Victoria Reitano, 27, ex-produtora de TV que se tornou empreendedora de branding, tem convicções mais firmes. “Não se trata de um simples capricho, como se eu tivesse 17 anos e imaginasse que um dia posso querer filhos”, ela disse. “Meu plano de vida envolve ter pelo menos dois filhos, em algum momento. Estou me preparando para isso.”

Mas essa mentalidade pode ser ilusória. Realizar o procedimento na casa dos 20 anos pode gerar uma sensação de falsa segurança, uma certeza que as empresas do setor tentam encorajar, quer responsavelmente, quer não. “Você está lidando com o desejo existencial da mulher de iniciar uma família”, disse Selvaratnam. “Está jogando com as vulnerabilidades delas.”

Há até quem argumente que o congelamento de óvulos pode ser contraproducente. “Presumindo que você tenha fertilidade normal e seu histórico familiar não apresente algo incomum, há definitivamente um ponto que pode ser visto como cedo demais para o congelamento, e não sabemos o quanto esses óvulos duram”, disse Janis Fox, professora assistente de endocrinologia reprodutiva e infertilidade na Universidade Harvard e obstetra e ginecologista no Brigham and Women’s Hospital de Boston, recentemente ao The New York Times.

Qual é o grau de sucesso do processo? Entre as mulheres mais jovens, fatos e dados são escassos. Na clínica Extend, criada dois anos atrás, Klein, o diretor médico da empresa, não tinha números a oferecer porque, como ele explicou, nenhuma cliente havia descongelado óvulos até agora.

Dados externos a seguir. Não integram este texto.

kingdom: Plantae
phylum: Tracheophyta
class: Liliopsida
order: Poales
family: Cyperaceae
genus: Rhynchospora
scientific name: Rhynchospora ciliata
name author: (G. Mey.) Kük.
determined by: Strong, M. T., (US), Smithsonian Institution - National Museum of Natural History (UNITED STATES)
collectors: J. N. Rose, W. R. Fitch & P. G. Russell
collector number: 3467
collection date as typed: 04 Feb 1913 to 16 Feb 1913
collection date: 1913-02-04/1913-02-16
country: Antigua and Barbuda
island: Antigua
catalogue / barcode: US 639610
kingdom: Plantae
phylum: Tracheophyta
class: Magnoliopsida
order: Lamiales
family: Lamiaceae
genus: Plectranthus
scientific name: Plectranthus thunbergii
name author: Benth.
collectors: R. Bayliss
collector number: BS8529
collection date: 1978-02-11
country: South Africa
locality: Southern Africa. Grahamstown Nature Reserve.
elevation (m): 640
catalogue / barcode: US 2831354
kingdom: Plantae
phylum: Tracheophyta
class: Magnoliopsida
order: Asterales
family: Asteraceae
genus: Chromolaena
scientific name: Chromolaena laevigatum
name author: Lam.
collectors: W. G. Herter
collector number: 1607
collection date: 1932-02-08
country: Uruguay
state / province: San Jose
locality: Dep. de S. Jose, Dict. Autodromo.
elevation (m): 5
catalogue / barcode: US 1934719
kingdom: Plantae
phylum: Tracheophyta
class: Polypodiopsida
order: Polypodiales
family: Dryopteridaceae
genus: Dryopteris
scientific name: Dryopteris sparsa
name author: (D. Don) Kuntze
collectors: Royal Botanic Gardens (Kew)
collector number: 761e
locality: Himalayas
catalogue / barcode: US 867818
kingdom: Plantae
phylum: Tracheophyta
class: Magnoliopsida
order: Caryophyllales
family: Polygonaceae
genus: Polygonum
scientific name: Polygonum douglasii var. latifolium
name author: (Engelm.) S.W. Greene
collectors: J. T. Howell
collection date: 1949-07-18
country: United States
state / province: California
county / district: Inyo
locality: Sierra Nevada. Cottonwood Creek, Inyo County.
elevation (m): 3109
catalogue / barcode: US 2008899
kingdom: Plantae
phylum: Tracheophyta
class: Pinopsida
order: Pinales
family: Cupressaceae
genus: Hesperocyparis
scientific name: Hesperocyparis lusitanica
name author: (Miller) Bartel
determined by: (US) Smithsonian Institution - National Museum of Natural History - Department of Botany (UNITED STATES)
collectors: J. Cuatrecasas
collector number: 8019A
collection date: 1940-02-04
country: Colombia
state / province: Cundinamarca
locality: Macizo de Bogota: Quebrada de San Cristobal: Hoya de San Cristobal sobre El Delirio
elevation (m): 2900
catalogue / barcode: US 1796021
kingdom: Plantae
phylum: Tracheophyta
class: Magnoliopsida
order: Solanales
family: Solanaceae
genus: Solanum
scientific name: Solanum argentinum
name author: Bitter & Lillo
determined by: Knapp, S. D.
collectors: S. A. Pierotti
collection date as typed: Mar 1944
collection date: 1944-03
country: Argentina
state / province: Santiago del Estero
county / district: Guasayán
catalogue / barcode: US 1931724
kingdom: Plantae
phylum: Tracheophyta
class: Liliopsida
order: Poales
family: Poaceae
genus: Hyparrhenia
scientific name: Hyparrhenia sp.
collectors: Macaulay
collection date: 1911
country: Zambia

Ele acautela as pacientes de que o processo pode ter custo físico e emocional. Inchaços e viradas de humor estão entre os efeitos colaterais mais comuns, como as pacientes dele atestam.

“Nos primeiros dias depois que comecei com as injeções, me senti incrível”, disse Reitano. “Mas cerca de uma semana depois, comecei a sofrer de ‘cérebro de mãe’. Não conseguia me lembrar do que tinha dito. Vivia cansada. Decidia tirar uma soneca, e não tinha vontade de fazer mais coisa nenhuma.”

Perto do final do processo, ela disse, “eu não queria nem ver qualquer outra pessoa”.

Page, que passou pelo processo na Extend pouco antes de seu 30º aniversário, em fevereiro, foi igualmente acautelada quanto a possíveis viradas de humor. Nas semanas posteriores ao início da medicação, ela começou a se sentir muito desanimada.

“As pessoas perguntavam se era parecido com a TPM”, ela disse, e acrescentou, enfaticamente: “Não é nada parecido com a TPM. Eu nunca entendi qual era a sensação de uma depressão, de não conseguir superar um sentimento sombrio. Foi bem assustador, na época, mas o fato de que eu sabia que aquilo uma hora terminaria ajudou”.

O grau de sucesso pode ser menos que impressionante.

De acordo com a ASRM, há uma probabilidade de entre 2% e 12% de que um único óvulo congelado resulte em nascimento. E óvulos podem ser perdidos. Falhas de refrigeração registradas no segundo trimestre resultaram na destruição de milhares de óvulos na clínica University Hospital, de Cleveland, e no Pacific Fertility Center, em San Francisco, do qual a Prelude Fertility é acionista majoritária. Processos judiciais foram abertos nos dois casos.

Para Page, porém, os potenciais benefícios mais que compensam os riscos. Ela coletou apenas cinco óvulos viáveis em seu primeiro ciclo, mas espera elevar esse número em uma segunda rodada, no começo do ano que vem, e em uma terceira rodada futura, a um custo de US$ 8 mil (cerca de R$ 32 mil) —excluídas consultas e armazenagem— pelos três ciclos, ou 15 óvulos, “o que vier primeiro”, ela disse.

Page não está certa de que virá a usar os óvulos, mas os vê como salvaguarda.

“Você toma conta de seu corpo como toma conta de sua casa", ela disse. “Você tem a esperança de que sua casa não seja atingida por uma inundação, mas faz seguro mesmo assim para caso isso aconteça.”